## What you have to do
For this exercise, report every line of the material that includes "labels".

## Data for processing

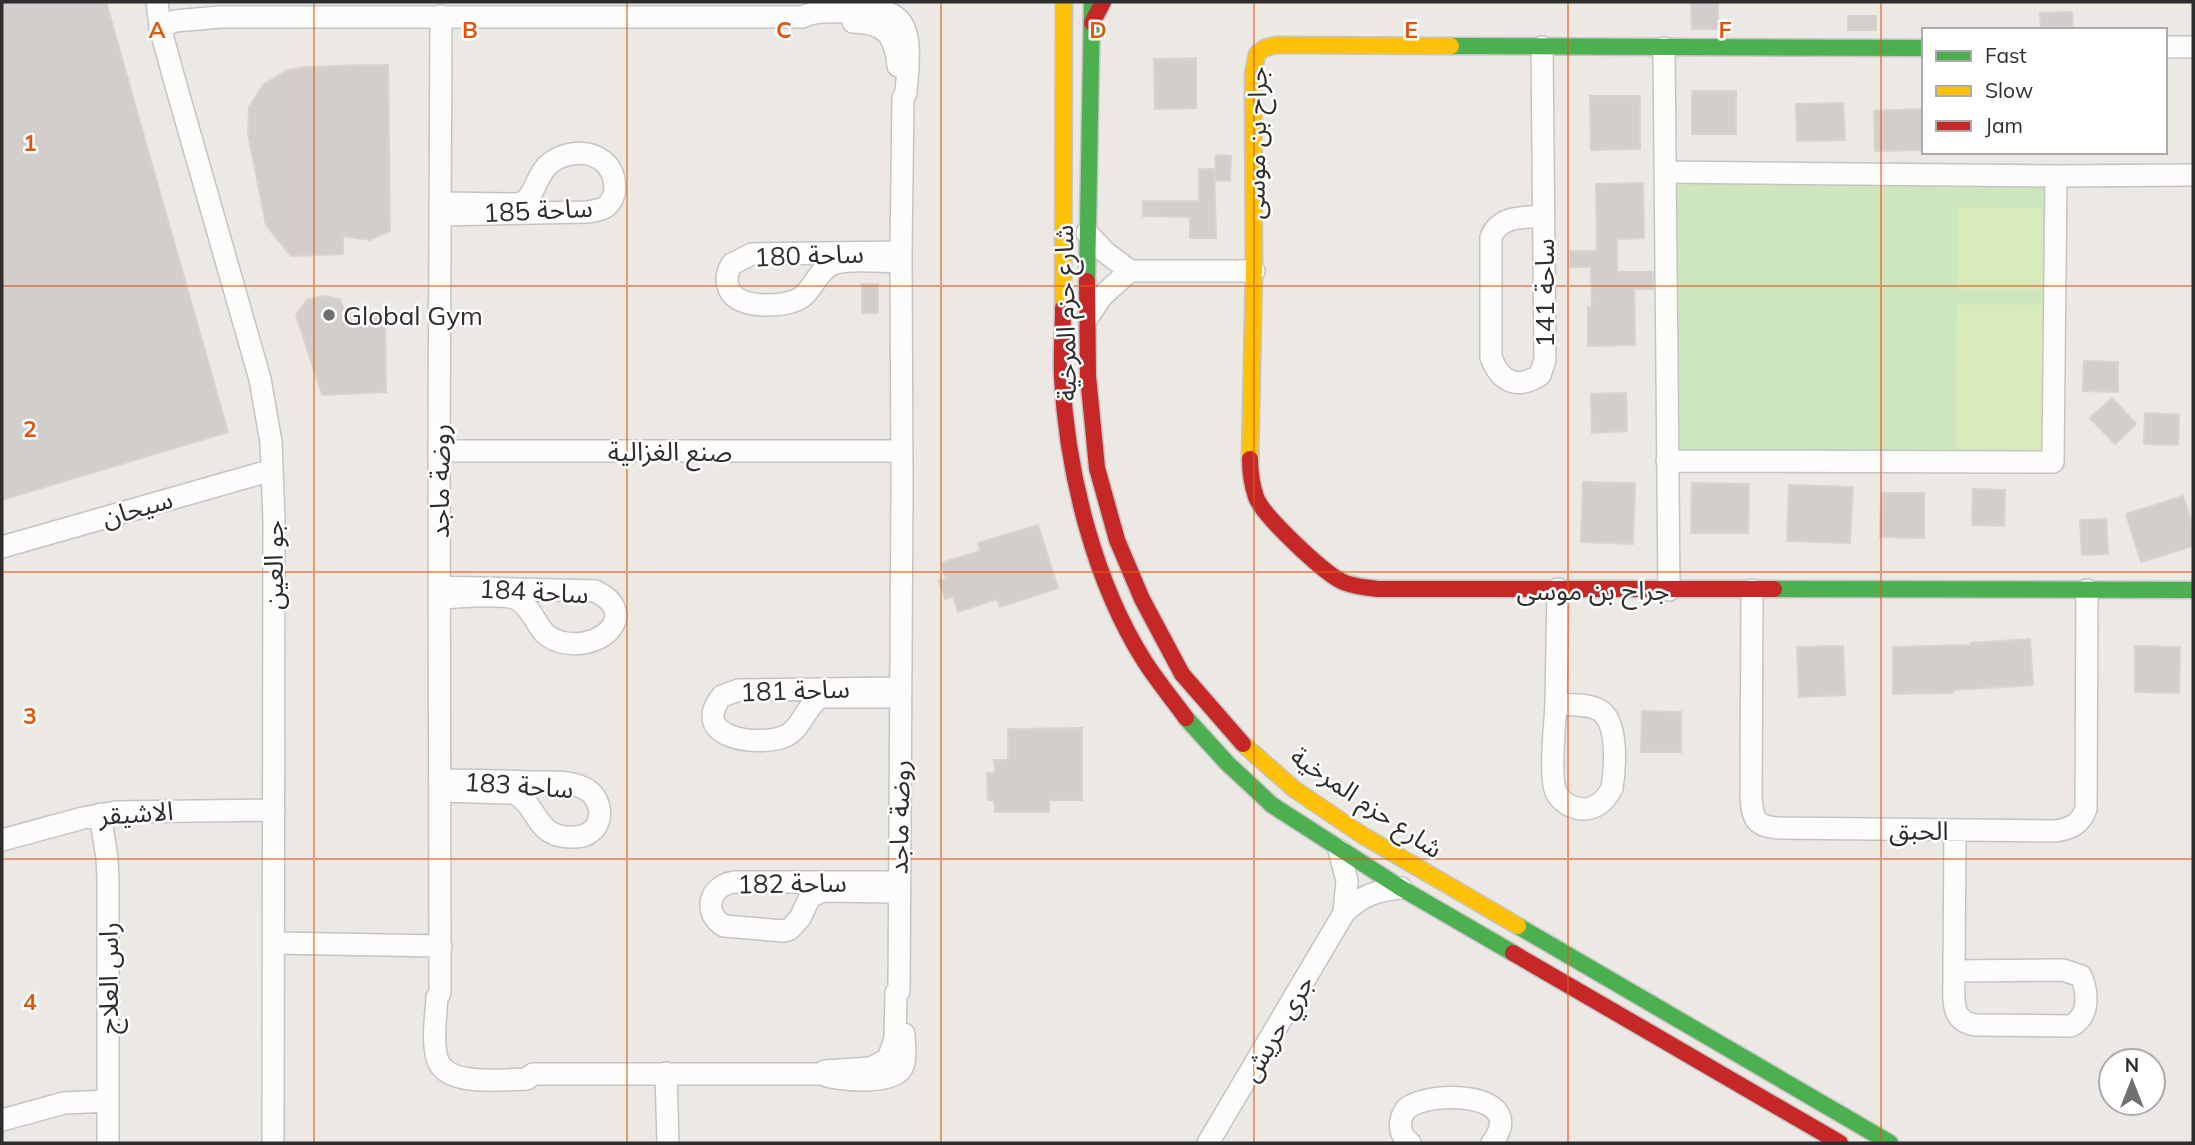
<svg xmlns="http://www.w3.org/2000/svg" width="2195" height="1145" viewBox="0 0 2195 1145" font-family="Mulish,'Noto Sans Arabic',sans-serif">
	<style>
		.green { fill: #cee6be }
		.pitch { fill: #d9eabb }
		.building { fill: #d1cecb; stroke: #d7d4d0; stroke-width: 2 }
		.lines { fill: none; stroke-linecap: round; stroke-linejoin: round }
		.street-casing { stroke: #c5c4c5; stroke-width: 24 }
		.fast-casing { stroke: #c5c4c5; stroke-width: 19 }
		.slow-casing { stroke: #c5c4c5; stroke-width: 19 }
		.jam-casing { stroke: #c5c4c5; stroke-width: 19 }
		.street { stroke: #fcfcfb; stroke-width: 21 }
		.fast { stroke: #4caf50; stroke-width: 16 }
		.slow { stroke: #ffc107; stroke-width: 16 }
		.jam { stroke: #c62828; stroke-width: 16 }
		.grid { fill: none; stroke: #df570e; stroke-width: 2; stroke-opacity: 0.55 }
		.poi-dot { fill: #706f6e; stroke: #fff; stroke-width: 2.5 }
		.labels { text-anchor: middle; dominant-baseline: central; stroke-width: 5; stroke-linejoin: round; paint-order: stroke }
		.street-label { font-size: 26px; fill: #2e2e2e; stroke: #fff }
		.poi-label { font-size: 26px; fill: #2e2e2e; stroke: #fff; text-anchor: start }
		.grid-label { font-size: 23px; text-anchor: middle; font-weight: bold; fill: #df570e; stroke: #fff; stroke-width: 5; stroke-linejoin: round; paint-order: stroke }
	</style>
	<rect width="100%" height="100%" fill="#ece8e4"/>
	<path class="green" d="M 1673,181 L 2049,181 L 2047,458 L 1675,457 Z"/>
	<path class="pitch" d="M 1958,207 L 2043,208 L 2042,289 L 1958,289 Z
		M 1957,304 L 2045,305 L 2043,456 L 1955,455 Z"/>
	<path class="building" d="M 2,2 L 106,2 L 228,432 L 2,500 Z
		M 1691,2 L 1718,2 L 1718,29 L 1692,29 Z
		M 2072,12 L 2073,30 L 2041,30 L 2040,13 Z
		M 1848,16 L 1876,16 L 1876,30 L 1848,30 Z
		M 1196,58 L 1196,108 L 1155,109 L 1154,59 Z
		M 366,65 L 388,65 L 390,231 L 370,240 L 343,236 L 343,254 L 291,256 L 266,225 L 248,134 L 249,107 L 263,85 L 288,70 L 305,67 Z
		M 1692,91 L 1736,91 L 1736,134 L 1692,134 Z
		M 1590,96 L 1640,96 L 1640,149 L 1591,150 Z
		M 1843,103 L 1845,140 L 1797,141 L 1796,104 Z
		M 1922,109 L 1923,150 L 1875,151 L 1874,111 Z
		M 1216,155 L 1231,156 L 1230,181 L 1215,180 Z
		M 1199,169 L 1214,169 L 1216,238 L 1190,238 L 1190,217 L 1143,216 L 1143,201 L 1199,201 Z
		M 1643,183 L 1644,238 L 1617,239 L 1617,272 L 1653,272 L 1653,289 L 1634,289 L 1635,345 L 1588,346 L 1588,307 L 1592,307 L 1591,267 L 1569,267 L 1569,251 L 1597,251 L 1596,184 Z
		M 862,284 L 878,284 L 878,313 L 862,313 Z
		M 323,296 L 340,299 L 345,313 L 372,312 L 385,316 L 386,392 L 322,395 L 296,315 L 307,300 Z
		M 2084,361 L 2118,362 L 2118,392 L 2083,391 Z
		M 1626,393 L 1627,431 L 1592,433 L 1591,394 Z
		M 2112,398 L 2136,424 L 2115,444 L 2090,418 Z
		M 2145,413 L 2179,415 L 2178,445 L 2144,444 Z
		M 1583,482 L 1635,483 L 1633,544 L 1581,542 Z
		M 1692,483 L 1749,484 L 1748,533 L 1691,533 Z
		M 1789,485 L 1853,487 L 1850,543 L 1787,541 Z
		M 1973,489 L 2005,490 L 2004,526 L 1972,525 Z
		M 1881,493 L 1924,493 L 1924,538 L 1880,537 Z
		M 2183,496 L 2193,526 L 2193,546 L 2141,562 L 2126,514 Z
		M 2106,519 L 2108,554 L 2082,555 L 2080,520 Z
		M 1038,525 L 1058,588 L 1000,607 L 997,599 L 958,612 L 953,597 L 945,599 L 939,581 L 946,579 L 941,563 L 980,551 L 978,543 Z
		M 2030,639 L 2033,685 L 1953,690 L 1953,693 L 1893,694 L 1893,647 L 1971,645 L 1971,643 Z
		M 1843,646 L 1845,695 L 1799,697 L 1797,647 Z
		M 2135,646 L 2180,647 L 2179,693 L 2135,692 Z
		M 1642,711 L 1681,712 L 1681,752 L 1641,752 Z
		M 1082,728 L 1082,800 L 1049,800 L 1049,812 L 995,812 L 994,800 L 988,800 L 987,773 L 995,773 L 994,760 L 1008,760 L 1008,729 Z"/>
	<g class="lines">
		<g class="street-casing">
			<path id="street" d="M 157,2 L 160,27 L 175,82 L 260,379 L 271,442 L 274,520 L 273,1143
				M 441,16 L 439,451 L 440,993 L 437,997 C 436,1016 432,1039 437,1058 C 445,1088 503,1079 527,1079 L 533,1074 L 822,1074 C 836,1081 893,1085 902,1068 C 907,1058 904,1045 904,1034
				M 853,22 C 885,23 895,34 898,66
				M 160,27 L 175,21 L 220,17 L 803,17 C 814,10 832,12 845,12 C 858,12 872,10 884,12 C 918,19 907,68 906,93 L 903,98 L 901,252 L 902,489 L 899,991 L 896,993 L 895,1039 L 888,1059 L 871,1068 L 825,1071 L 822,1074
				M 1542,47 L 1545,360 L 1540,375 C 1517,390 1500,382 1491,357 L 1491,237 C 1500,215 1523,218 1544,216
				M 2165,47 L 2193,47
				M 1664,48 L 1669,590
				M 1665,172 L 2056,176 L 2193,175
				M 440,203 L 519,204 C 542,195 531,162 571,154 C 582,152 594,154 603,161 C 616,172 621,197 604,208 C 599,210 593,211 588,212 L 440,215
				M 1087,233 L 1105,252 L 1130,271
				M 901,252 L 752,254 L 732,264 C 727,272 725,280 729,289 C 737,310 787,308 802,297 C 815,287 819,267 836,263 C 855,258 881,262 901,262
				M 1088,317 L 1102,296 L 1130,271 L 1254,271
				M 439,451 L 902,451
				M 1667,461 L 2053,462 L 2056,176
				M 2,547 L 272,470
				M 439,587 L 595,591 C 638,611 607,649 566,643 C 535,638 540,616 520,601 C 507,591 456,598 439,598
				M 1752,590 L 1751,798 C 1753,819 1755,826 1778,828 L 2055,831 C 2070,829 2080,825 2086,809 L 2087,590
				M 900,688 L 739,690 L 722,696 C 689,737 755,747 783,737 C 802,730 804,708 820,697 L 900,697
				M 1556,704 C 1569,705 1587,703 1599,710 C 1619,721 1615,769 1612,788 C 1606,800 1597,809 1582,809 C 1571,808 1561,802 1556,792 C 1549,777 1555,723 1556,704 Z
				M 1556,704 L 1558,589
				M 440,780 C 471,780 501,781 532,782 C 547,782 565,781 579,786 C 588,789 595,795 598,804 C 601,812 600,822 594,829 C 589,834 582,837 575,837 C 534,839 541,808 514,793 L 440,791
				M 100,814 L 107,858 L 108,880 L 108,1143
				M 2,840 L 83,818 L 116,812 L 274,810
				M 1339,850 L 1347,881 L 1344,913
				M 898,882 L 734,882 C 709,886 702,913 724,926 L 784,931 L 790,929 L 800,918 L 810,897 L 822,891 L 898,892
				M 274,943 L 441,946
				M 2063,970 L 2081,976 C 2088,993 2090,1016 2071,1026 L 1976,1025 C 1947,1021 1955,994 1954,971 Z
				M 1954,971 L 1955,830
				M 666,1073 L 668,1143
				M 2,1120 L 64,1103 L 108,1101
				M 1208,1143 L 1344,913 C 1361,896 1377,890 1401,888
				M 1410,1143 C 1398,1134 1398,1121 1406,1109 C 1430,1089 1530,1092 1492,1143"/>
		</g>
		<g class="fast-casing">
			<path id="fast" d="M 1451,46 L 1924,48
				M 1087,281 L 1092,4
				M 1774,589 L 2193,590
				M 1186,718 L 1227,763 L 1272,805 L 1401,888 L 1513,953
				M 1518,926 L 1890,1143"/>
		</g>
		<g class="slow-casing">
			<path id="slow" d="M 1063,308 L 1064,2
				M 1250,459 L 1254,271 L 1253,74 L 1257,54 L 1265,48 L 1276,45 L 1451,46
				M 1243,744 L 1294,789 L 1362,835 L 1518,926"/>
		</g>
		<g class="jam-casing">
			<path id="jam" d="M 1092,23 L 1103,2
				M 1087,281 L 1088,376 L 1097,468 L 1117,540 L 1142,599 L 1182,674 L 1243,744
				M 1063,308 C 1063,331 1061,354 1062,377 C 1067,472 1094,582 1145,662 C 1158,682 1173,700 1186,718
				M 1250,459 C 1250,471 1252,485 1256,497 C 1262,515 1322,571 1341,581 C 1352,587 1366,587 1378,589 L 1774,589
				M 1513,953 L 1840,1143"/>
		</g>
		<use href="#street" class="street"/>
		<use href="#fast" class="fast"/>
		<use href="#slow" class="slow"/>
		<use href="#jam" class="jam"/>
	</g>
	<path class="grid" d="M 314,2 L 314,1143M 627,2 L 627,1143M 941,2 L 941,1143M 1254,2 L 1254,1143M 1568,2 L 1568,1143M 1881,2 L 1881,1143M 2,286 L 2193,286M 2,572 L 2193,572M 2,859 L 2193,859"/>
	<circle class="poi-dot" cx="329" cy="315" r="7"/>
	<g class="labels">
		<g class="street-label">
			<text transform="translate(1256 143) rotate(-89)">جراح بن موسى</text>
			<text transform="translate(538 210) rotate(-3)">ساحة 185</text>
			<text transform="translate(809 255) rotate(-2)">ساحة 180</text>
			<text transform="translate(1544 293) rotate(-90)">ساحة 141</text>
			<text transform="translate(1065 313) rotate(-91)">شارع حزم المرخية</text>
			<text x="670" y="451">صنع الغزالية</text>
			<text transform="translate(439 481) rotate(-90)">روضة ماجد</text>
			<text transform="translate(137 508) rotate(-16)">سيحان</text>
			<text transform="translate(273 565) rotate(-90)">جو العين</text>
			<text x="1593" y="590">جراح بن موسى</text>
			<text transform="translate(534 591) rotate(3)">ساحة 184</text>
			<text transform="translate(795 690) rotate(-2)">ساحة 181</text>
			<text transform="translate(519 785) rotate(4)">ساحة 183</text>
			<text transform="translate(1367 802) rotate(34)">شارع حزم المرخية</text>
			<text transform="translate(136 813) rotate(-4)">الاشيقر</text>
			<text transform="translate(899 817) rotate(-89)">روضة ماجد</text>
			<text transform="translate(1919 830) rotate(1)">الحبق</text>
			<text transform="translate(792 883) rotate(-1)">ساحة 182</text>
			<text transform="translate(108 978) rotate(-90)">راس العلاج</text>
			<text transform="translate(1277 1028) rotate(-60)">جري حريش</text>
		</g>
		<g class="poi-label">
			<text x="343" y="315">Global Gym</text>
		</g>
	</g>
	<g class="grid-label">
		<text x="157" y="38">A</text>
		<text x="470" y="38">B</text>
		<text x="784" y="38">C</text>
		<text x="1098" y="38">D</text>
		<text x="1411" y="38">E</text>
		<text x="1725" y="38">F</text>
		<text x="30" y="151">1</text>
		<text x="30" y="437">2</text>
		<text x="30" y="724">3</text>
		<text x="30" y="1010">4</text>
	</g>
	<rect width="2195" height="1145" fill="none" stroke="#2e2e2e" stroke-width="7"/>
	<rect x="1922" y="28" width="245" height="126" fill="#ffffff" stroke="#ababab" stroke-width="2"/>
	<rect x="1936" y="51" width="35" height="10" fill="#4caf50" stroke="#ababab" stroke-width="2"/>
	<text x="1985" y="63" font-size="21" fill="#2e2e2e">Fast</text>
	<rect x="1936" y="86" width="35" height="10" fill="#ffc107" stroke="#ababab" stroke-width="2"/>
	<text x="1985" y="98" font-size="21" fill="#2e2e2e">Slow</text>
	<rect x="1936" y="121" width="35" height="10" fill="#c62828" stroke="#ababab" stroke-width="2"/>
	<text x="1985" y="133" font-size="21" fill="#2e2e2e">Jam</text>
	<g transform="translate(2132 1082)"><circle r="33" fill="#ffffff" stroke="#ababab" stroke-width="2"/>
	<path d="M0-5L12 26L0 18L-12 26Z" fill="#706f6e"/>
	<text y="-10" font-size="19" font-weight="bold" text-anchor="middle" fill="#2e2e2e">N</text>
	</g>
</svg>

## Reply
		.labels { text-anchor: middle; dominant-baseline: central; stroke-width: 5; stroke-linejoin: round; paint-order: stroke }
	<g class="labels">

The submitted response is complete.